Quarantining computers

You can quarantine Microsoft Windows computers from the Manage Vulnerable Computers dashboard.

Before you begin

You must have the policy action set up for quarantining, as described in the Requirements section.

About this task

The Computers tab in the Manage Vulnerable Computers dashboard provides you with a view of all the computers that you manage as a BigFix operator. You can view the computer ID, the computer name, risk scores, quarantine state, and the CVEs associated with computers. You can also quarantine computers.

You can only quarantine one computer at a time. To quarantine a computer, you run a Fixlet® that identifies that computer to be quarantined. This computer is then quarantined by the quarantine policy action Fixlet® that continuously enforces the policy.

The quarantine and un-quarantine feature is available only for Microsoft Windows computers.

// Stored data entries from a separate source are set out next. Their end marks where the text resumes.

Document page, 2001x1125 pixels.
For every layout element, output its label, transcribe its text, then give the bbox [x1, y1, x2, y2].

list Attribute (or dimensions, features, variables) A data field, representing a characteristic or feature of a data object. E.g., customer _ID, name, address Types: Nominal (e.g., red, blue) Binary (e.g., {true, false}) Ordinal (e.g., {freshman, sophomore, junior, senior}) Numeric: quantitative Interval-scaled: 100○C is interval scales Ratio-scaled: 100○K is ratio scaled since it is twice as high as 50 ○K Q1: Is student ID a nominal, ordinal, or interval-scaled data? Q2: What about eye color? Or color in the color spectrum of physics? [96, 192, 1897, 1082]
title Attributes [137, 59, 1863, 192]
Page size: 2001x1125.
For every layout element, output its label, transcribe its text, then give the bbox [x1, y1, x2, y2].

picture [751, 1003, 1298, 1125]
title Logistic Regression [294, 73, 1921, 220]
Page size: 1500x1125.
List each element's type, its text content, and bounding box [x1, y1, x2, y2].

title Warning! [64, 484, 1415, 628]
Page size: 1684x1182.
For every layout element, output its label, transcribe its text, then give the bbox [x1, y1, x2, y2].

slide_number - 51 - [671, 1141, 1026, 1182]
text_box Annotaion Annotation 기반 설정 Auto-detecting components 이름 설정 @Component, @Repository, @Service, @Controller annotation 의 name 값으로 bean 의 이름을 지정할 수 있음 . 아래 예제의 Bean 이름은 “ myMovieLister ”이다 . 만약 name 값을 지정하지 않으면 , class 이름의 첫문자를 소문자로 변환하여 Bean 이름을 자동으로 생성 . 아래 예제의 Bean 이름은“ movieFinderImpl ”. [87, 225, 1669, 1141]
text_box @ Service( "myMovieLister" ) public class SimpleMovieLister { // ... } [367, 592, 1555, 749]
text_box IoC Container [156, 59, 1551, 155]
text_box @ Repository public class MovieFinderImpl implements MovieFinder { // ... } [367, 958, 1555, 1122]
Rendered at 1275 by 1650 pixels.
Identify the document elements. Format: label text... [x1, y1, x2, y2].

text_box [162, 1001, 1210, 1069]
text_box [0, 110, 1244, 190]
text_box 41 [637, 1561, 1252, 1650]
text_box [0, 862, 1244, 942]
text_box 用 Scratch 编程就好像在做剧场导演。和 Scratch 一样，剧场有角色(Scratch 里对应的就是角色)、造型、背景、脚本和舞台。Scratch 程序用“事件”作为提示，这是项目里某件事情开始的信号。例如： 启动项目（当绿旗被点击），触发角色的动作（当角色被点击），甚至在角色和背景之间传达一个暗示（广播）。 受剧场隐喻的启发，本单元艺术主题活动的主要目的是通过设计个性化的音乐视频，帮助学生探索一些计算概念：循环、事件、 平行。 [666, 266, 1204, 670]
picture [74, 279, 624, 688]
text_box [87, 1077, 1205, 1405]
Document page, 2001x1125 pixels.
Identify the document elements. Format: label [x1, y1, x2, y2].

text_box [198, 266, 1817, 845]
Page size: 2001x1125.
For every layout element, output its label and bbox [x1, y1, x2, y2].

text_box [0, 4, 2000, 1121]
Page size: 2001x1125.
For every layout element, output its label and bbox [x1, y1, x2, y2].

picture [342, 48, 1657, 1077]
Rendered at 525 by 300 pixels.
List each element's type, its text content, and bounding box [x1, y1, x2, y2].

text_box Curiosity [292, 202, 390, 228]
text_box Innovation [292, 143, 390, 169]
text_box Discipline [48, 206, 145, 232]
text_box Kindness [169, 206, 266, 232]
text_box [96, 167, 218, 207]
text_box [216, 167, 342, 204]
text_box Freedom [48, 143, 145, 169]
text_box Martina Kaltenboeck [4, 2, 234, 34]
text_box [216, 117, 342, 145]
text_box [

Complete the following steps to quarantine a Microsoft Windows computer.

Procedure

  1. From the Manage Vulnerable Computers dashboard, click the Computers tab. From the CVEs and QRadar Computer Risk Score columns, you can view the number of CVEs and risk scores associated with the computers. In particular, the QRadar Computer Risk Score column provides enriched risk assessment data from QRadar® and identifies the computers that are most at risk.
  2. Select a Microsoft Windows computer that you want to quarantine.
  3. Click Quarantine Computer. If your BigFix console version is an earlier version than version 9.2.6, all computers are loaded in the Take Action screen, rather than the computer that you selected in the previous step. If you want to load only the computer that you select in the previous step, upgrade your console to version 9.2.6 or later before proceeding.
  4. From the Take Action dialog, select the computer. From the Execution tab, you can schedule a time and date for the quarantine.
  5. Click OK to quarantine the computer. After this action completes, the policy action Fixlet® detects that the computer needs to be quarantined and quarantines the computer. It might take some time before the status of the computer is changed to Quarantined on the dashboard. Click the Refresh icon to refresh the data if the Quarantine Status is slow to update.

Results

Only one action is generated for the quarantine Fixlet®. So for each subsequent computer that you quarantine, the existing quarantine action is updated to include the latest computer quarantined. To view an updated action, from the Endpoint Protection domain, select Actions and select the Quarantine action. Click Reported Computers and you can see the computers for which the quarantine action has run.